I don't put anything in there... but I make sure that they are dry dry dry!! I used to do them and keep some moisture in them, like jerky... but then they needed an absorber or they'd mould in a month. With an absorber, they'd be good for about three.
Since I have been drying all possible moisture out of them, without an absorber they will last for years. I have some in my LTS in nothing more than ziplocks that are into their 3rd year. and they are as good now as the ones I just put away
Incidentally, I do the same thing when I make jerky. I don't like all the salt that is in the brine, or seasoning kits, so I usually just do a dry rub of spices, smoke it to cure it and then dehydrate it to preserve it. Again... dry dry dry! it should snap with a puff of dust. I'll grind some of this up for bullion, but for the most part it's in my LTS. which essentially is just 'on the shelf'
I have dried meat that dates back into the 90's.
And it is easy enough to restore it to that chewy yumminess!
And before anyone goes bananas... My wife is a labtech/quality officer... and many things get tested in the same manner as the FDA would.

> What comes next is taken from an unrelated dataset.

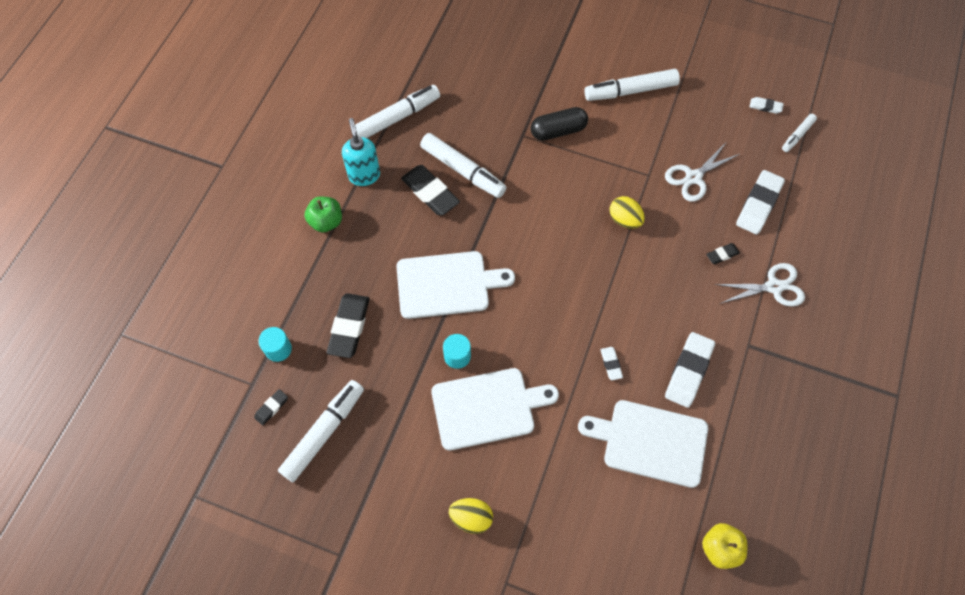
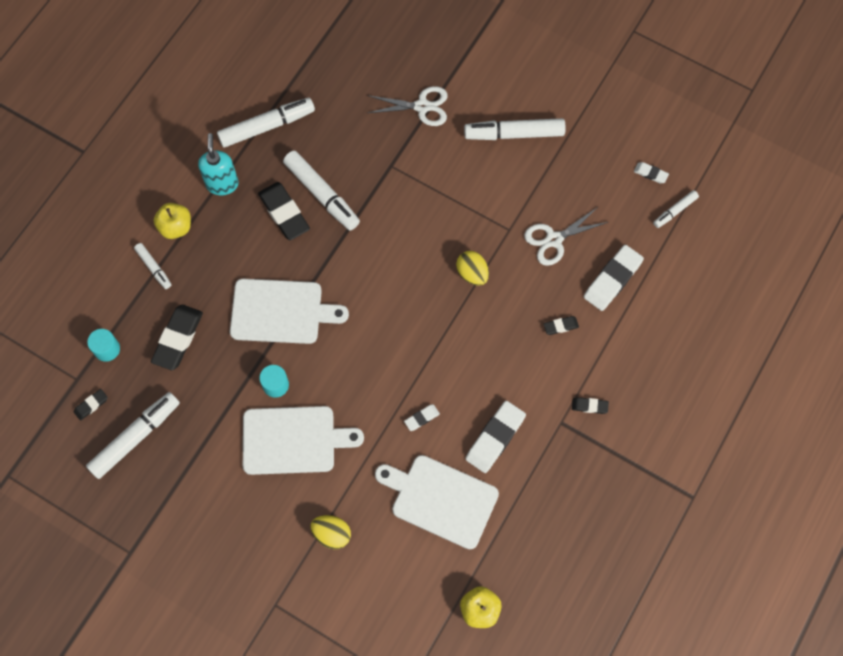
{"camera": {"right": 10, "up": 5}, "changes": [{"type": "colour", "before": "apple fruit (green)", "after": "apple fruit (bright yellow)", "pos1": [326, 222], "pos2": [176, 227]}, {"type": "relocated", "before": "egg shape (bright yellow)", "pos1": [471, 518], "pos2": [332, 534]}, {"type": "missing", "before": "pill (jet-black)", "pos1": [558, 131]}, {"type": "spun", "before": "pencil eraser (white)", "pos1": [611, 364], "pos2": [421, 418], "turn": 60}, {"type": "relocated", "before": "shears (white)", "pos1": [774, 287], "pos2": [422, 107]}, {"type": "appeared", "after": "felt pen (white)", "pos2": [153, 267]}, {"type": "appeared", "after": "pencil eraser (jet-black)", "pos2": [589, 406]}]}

If there was a hint of anything amiss... she wouldn't eat it, and she certainly wouldn't let me.
With her help I've got a chicken experiment going. dried 'on the counter' chicken that's going on a year. about every 3 months I open a bag, she takes a sample to work for testing, and then a couple days later we eat it. - not one bag has failed yet! but as a control, she also tests store-bought jerky's/pepperonis/hotrods etc... and you don't want to know how many of them fail, and the types of things present on them (fecal coliform, etc).